如果我激昂澎湃地告诉你,说我第一眼看到那块石头城就为之惊呆了,说我定下了脚步呆然望之,目光充满敬仰……那么你只能说我是个实在过于唯心的浪漫主义者,我没看见石头城,只看见了自己的想象。
我是千里迢迢为看它而来,却在第一个照面只觉着并没有传说中那般神武。如果不是那层层叠叠的绿树叠叠层层覆盖出阴阴柔柔的葱蓉,而让那冷峻的石头本色在夕阳下闪烁;如果不是连成片的房屋安然错落在城上城下自得地悠闲,而让那万夫莫开的城门绝然隔起阴阳内外两个世界……也许我便会真个愣在原地,然后为之心下折服。

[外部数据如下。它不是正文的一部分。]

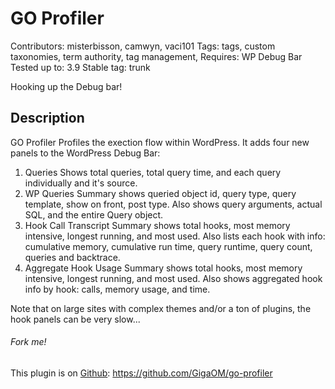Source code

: # GO Profiler #
Contributors: misterbisson, camwyn, vaci101
Tags: tags, custom taxonomies, term authority, tag management, 
Requires: WP Debug Bar
Tested up to: 3.9
Stable tag: trunk

Hooking up the Debug bar!

## Description ##

GO Profiler Profiles the exection flow within WordPress. It adds four new panels to the WordPress Debug Bar:

1. Queries
	Shows total queries, total query time, and each query individually and it's source.
2. WP Queries
	Summary shows queried object id, query type, query template, show on front, post type.
	Also shows query arguments, actual SQL, and the entire Query object.
3. Hook Call Transcript
	Summary shows total hooks, most memory intensive, longest running, and most used.
	Also lists each hook with info: cumulative memory, cumulative run time, query runtime, query count, queries and backtrace.
4. Aggregate Hook Usage
	Summary shows total hooks, most memory intensive, longest running, and most used.
	Also shows aggregated hook info by hook: calls, memory usage, and time.

Note that on large sites with complex themes and/or a ton of plugins, the hook panels can be very slow...


###### Fork me! ######

This plugin is on [Github](https://github.com/GigaOM/go-profiler): https://github.com/GigaOM/go-profiler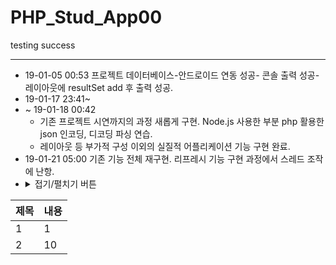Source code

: # PHP_Stud_App00
testing success

* * *
  - 19-01-05 00:53 프로젝트 데이터베이스-안드로이드 연동 성공- 콘솔 출력 성공- 레이아웃에 resultSet add 후 출력 성공.
  - 19-01-17 23:41~ 
  - ~ 19-01-18 00:42 
    - 기존 프로젝트 시연까지의 과정 새롭게 구현. Node.js 사용한 부분 php 활용한 json 인코딩, 디코딩 파싱 연습.
    - 레이아웃 등 부가적 구성 이외의 실질적 어플리케이션 기능 구현 완료.
  - 19-01-21 05:00 기존 기능 전체 재구현. 리프레시 기능 구현 과정에서 스레드 조작에 난항.
  - <details><summary>접기/펼치기 버튼</summary><div markdown="1">

  |제목|내용|
  |--|--|
  |1|1|
  |2|10|

</div>


</details>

而第一个照面,我不曾为石头城折服,只是小小声音告诉自己,是石头城在蛰伏。
他们说漂亮。
的确漂亮,那种沉静安宁融合的漂亮。
可那个时候忽必烈的兵将是怎样在激流中奋勇过江,呐喊着冲向城门。又是怎样一次又一次落败而归,血染漫山遍野的每一块石头。
而从此不见血腥,石头边上的庄稼迎风招摇。
战争是很久很久以前的事情,我看见了一块蛰伏的大大的石头。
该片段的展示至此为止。